Tools: Insulated screw drivers, 600VDC volt meter, electrical gloves.
Notes: The following steps describe how to commission a solar PV combiner box (CB). This article is not intended for troubleshooting, therefore there is not testing to the ground system.
Your multimeter needs to be rated at 600V minimum and be capable of measuring DC voltages and direct currents (DC). A very common multimeter among solar installers is the Fluke Clamp Meter 337.
1) Disconnect and tag all inverters and system disconnects. Put your electrical gloves on and remove or open the lid of the combiner box. Take few minutes to get familiar with the system. Use the system?s electric diagrams to know total number of combiner boxes, strings per combiner, modules per strings and what kind of inverter or equipment you will find downstream.

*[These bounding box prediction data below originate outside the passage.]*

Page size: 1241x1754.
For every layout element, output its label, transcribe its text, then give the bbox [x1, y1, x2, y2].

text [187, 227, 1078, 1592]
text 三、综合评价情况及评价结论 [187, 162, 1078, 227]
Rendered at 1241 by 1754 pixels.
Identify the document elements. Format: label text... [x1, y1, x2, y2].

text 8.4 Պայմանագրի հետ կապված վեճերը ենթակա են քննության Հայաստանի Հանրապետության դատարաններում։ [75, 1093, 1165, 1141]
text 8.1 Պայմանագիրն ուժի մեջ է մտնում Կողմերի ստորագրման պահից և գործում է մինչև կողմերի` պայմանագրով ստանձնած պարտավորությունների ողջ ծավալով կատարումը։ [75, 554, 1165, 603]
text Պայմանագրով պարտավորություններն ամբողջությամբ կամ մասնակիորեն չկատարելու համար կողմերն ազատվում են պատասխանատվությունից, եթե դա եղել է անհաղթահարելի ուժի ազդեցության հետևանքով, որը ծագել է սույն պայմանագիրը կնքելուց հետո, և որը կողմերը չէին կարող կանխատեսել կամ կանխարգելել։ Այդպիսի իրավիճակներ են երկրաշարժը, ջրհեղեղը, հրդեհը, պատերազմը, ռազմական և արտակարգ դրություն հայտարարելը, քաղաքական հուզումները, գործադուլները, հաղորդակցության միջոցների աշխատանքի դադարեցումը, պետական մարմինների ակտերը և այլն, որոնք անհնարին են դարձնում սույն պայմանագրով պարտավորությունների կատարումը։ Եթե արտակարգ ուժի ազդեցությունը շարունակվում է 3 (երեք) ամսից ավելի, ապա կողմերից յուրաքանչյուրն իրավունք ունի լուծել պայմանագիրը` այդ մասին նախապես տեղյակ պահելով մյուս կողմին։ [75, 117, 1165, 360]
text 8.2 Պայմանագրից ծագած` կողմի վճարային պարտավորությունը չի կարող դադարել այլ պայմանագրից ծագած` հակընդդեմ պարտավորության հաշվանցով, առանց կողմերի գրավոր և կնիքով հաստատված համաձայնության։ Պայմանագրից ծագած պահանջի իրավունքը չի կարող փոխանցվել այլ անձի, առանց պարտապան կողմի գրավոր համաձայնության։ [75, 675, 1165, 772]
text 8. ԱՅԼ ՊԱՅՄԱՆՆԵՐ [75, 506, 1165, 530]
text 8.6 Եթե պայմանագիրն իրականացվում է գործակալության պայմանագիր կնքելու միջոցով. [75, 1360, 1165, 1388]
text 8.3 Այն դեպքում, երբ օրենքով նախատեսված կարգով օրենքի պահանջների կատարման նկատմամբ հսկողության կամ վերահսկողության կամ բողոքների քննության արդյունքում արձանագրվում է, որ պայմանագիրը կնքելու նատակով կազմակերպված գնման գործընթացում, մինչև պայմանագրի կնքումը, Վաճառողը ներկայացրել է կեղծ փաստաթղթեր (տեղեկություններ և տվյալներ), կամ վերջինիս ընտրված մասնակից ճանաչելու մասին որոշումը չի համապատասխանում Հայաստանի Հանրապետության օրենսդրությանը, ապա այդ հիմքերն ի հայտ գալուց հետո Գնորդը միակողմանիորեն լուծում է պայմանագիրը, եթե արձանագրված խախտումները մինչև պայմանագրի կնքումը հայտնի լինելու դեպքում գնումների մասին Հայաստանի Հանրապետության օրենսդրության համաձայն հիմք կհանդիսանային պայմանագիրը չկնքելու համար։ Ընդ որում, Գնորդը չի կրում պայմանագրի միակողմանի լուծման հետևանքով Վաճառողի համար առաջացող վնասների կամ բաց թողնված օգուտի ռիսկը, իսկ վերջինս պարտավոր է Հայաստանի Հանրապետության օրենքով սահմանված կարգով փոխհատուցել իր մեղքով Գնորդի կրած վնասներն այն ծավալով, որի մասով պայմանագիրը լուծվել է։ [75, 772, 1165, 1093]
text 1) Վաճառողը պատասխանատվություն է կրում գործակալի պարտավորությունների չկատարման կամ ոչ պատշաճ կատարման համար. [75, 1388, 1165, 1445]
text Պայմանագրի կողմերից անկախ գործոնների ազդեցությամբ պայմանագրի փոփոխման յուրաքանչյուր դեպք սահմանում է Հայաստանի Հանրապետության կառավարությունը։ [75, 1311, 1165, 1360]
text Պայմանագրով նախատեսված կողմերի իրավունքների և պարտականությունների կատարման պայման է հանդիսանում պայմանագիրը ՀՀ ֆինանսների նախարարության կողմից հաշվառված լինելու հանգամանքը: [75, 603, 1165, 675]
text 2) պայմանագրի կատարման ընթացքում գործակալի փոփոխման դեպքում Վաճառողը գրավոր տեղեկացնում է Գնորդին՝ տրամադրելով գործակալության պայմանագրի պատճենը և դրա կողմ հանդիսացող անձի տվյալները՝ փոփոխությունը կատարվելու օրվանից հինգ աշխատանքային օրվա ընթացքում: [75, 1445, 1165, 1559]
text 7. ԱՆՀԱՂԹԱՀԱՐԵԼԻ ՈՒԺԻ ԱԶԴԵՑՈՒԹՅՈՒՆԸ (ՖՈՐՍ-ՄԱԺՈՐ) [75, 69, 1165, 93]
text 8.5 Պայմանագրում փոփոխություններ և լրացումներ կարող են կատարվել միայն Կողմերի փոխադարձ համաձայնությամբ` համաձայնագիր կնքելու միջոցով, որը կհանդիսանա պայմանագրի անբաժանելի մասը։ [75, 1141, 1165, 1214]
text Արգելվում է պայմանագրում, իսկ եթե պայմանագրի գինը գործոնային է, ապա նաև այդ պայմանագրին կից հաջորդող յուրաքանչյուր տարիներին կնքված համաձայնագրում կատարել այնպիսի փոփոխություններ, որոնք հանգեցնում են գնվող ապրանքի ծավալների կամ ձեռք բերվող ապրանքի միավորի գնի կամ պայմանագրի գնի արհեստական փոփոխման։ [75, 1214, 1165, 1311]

2) Estimate the values you are expecting to find for the voltage and current. Use the module manufacturer spec sheets to know Voc, Isc, Vmp, Imp for the PV modules. You can also find this information in the back of the modules. You can use the following quick formulas:
For string voltage: Vmp x module per string x temp coefficient
For string current: Imp x irradiation factor x performance factor
3) At some point you already took your gloves off, put them back on and open all the circuits in the combiner box by opening the fuse holders. Perform a visual inspection of the fuses; make sure they look OK and that the rating of the fuse corresponds to the rating specified by the module manufacturer.
4) Check polarity for all the strings by measuring the voltage differential of the positive end (fused) to ground. Also make sure that all strings are properly labeled indicating polarity and string number.
5) With your inverter still off and all DC circuits open, measure the voltage between the positive and the negative ends at the combiner box. This is perhaps your best indicator to know that all strings are wired correctly. Make sure that the voltage readings you get are: similar to what you estimated in step 2, close to each other within 2% difference, of the same polarity. If the irradiation is consistent the Voc readings should be very similar for all strings, 2% at the most. For example, is most readings are around 350VDC, none of the string should be above or below that values by more than 7 volts.
6) Check torque for all the connections. Close all the fused circuits, turn on your disconnects and restart you inverters. Wait 5 minutes for the PV system to start operation. Measure the current of every string by clamping your meter to the positive lead cable. Double check polarity. If you have an irradiance meter, use the formula in step 2 and see how close you are from the estimated value. Similar to Voc, the current should not fluctuate much between strings in a day with a clear sky. In overcast days this step can get a little tricky but always make sure that all strings are producing a reasonable amount of energy.
7) Last measure the current going from your combiner box to the inverter (or disconnects) downstream. This value has to be equivalent the sum of all current reading you gathered in step 6. Document all reading and findings, date you report, take some pictures of the condition you left the combiner box. Your solar array has been commissioned!